Masalah Beruang di Jepang Makan 23 Korban Sejak April 2026, Bukannya Kemarin Udah Aman?
![]() |
| Masalah beruang di Jepang telah hasilkan banyak korban sejak April 2026 lalu. Kredit Gambar: Wikipedia |
Kabar masalah beruang di Jepang makin parah mulai muncul.
Hal ini disebabkan dengan data yang menunjukan ada 23 orang jadi korban beruang
sejak bulan April 2026 lalu.
Data serangan beruang Jepang dihimpun oleh media NHK dan
memang ada banyak peningkatan. Hanya dalam waktu sekitar 2 bulan, angka
sereangan capai dua puluhan dan sangat disayangkan memakan korban jiwa.
Ada Korban Jiwa Dalam Serangan Beruang Jepang
Menurut hasil laporan terakhir, sudah ada 3 kasus meninggal
dunia akibat insiden serangan beruang di Jepang. Mereka yang meninggal adalah:
wanita berusia 55 tahun, seorang wanita umur 69 tahun dan seorang pria lansia
berusia 78 tahun.
Para korban kebanyakan berasal dari Prefektur Yamagata dan
ketiga-nya diketahui sedang mencari tanaman liar di kawasan pegunungan. Area
tempat mereka mencari tanaman liar sebenarnya sudah lama aman, tetapi
akhir-akhir ini ada peningkatan aktivitas beruang di situ.
Area tempat cari tanaman liar tergolong dekat dengan
pemukiman. Jadi, sangat besar kemungkinan banyak beruang sedang turun dari
pegunungan dan mendekati wilayang rumah warga.
Berdasarkan analisis berbagai kasus yang terjadi tahun ini,
sedikitnya sembilan orang diduga diserang beruang saat berada di pegunungan
atau kawasan hutan.

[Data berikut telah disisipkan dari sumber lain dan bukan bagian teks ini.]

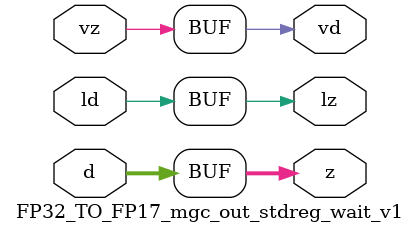
<source format=v>
module FP32_TO_FP17_mgc_out_stdreg_wait_v1 (ld, vd, d, lz, vz, z);
  parameter integer rscid = 1;
  parameter integer width = 8;
  input ld;
  output vd;
  input [width-1:0] d;
  output lz;
  input vz;
  output [width-1:0] z;
  wire vd;
  wire lz;
  wire [width-1:0] z;
  assign z = d;
  assign lz = ld;
  assign vd = vz;
endmodule
</source>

Namun, kabar lebih buruk juga muncul karena sereangan
tersebut makin dekat dengan area tempat tinggal manusia.
Serangan Beruang Jepang di Area Tempat Manusia
Hal yang membuat masalah beruang di Jepang mengkhawatirkan adalah
lokasi kemunculan beruang tidak lagi terbatas di pegunungan. Setidaknya delapan
korban mengalami serangan di area permukiman maupun tempat kerja.
Salah satunya terjadi di Prefektur Niigata pada 19 Mei.
Seorang pria berusia 70-an tahun terluka setelah ditabrak beruang saat sedang
bekerja di sawah.
Kemudian pada Selasa lalu, empat orang kembali mengalami
luka-luka akibat serangkaian serangan beruang di kawasan permukiman dan pusat
perbelanjaan di Kota Fukushima.
Berita terakhir bahkan menunjukan ada serangan beruang yang terjadi di area pabrik baja di Fukushima. Berikut tampilan video-nya:
Artinya, masyarakat tidak hanya perlu waspada saat masuk
hutan, tetapi juga ketika beraktivitas di sekitar lingkungan tempat tinggal dan
kerja.
Mengapa Ada Kenaikan Masalah Beruang di Jepang Saat Ini?
Para ahli menduga meningkatnya interaksi antara manusia dan beruang terjadi karena beberapa faktor. Mulai dari perubahan habitat, berkurangnya sumber makanan alami, hingga semakin dekatnya area permukiman dengan wilayah jelajah satwa liar.
Bisa dibilang, bahaya beruang di Jepang akan makin terasa
saat kondisi makanan alami beruang terganggu. Akhirnya, makin banyak beruang bisa ditemukan mencari makan di dekat
tempat tinggal manusia.
Pemerintah Jepang Himbau Warga Lebih Waspada
Untuk mengurangi risiko serangan, Kementerian Lingkungan
Hidup Jepang mengimbau masyarakat membawa lonceng atau radio saat beraktivitas
di alam terbuka.
Selain itu, warga juga disarankan bepergian secara
berkelompok, membuat suara saat melewati area dengan jarak pandang terbatas,
serta tidak meninggalkan makanan yang bisa menarik perhatian beruang.
Pemerintah daerah juga rutin mengeluarkan informasi terbaru
mengenai kemunculan beruang yang perlu dipantau masyarakat. Kasus ini menjadi
pengingat bahwa meskipun Jepang terkenal sebagai negara modern, kehidupan
berdampingan dengan alam liar masih menjadi tantangan nyata di banyak daerah.
Dan untuk saat ini, beruang menjadi salah satu ancaman yang paling diperhatikan
oleh otoritas Jepang.
Kamu yang mau ke Jepang untuk magang atau kerja harus sadar
soal masalah beruang di Jepang. Dari sebelum berangkat, pastikan kamu sudah pelajari cara menghindari beruang di sana!